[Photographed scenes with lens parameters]
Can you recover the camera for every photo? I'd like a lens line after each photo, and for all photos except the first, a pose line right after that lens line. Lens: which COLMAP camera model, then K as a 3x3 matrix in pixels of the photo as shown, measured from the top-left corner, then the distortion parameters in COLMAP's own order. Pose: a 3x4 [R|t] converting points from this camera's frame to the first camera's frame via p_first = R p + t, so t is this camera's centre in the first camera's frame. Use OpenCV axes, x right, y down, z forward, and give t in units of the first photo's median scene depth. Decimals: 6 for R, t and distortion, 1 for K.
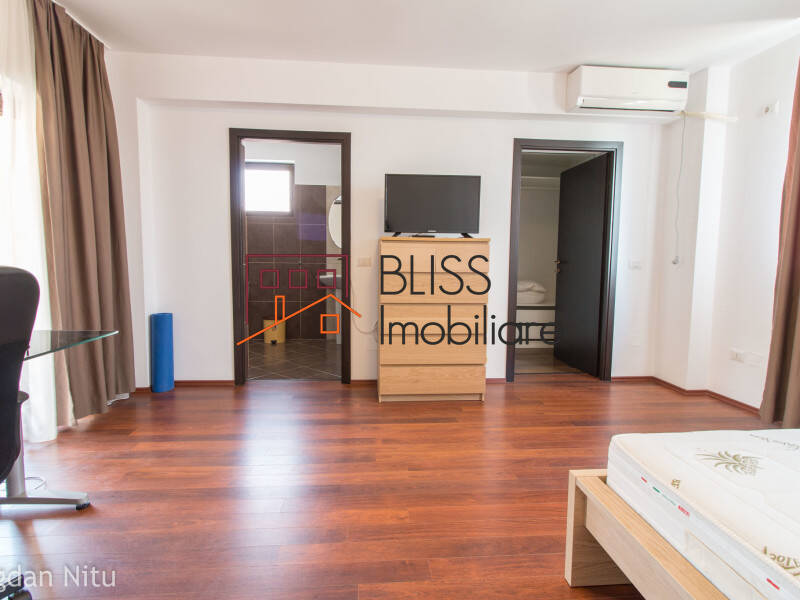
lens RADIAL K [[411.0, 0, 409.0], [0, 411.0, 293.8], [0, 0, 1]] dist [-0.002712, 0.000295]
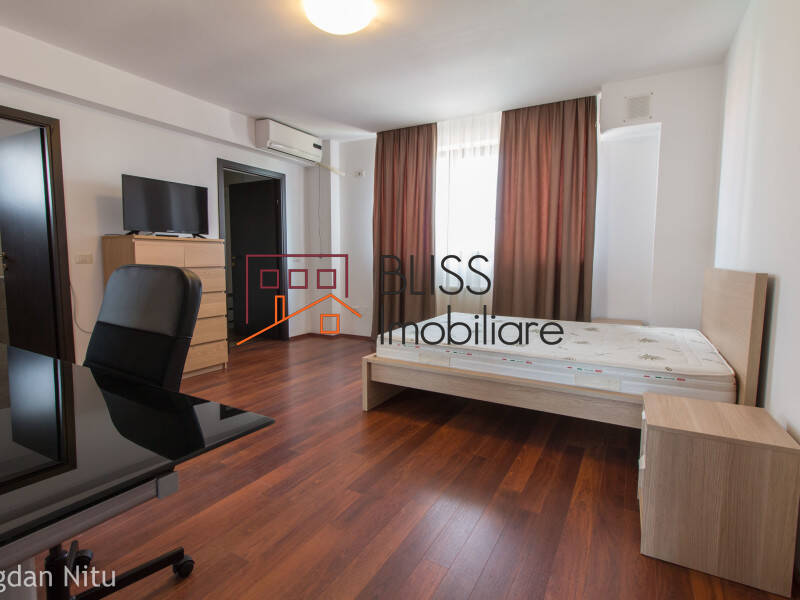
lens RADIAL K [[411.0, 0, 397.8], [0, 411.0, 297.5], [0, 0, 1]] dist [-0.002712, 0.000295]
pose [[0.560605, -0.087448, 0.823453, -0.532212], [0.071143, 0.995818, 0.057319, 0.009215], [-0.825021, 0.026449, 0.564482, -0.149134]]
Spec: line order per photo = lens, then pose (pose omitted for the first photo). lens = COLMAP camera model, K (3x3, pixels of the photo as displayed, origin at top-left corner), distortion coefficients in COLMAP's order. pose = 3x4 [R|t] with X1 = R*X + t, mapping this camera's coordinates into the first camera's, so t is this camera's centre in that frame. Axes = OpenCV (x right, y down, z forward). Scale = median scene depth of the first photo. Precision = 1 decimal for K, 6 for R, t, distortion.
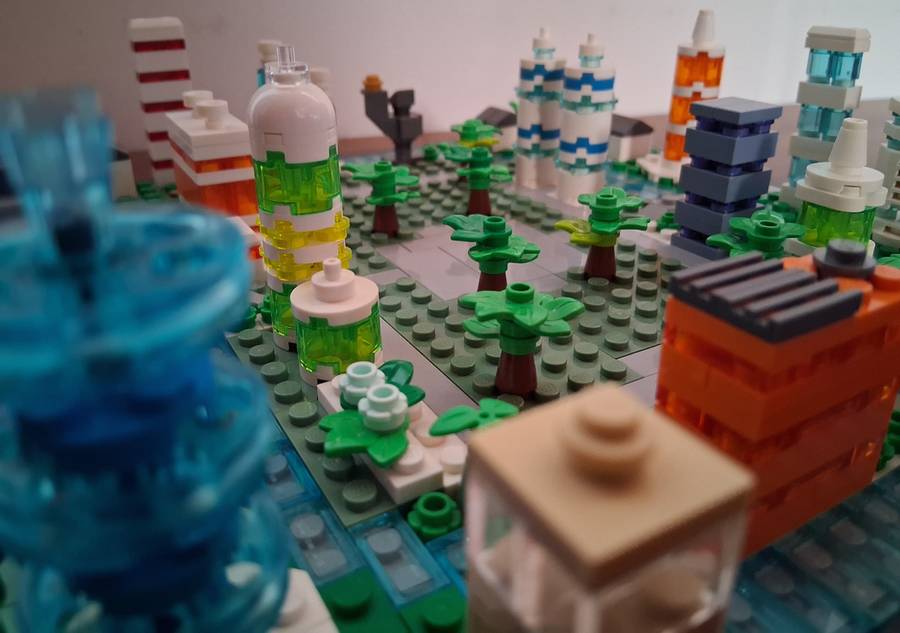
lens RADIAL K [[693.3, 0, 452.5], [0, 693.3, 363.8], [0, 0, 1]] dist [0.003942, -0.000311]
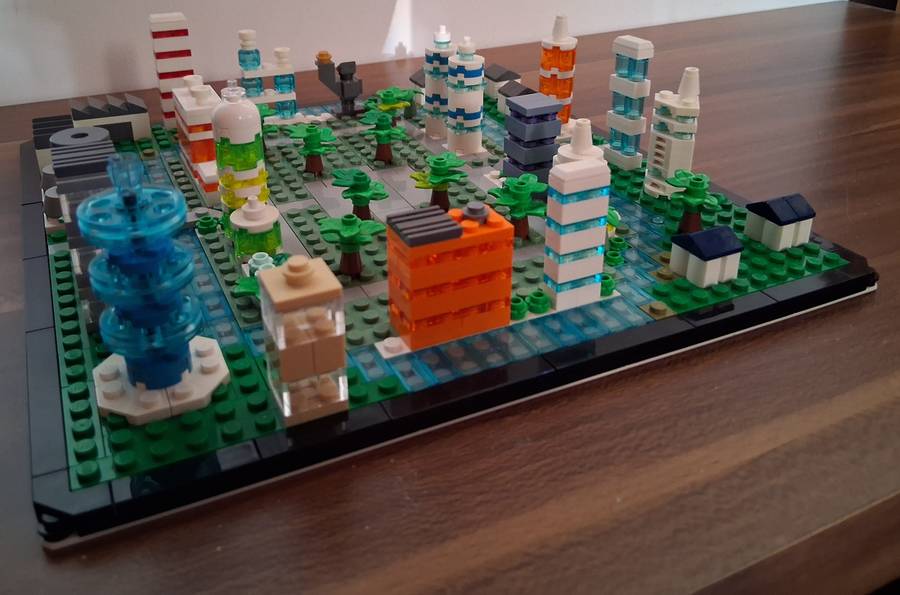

Problem to work on
Can you quote the data from its start up to and including the line containing "293.8], [0, 0, 1]] dist [-0.002712, 0.000295]", without the pictures?

Response to this task
Can you recover the camera for every photo? I'd like a lens line after each photo, and for all photos except the first, a pose line right after that lens line. Lens: which COLMAP camera model, then K as a 3x3 matrix in pixels of the photo as shown, measured from the top-left corner, then the distortion parameters in COLMAP's own order. Pose: a 3x4 [R|t] converting points from this camera's frame to the first camera's frame via p_first = R p + t, so t is this camera's centre in the first camera's frame. Use OpenCV axes, x right, y down, z forward, and give t in units of the first photo's median scene depth. Decimals: 6 for R, t and distortion, 1 for K.
lens RADIAL K [[411.0, 0, 409.0], [0, 411.0, 293.8], [0, 0, 1]] dist [-0.002712, 0.000295]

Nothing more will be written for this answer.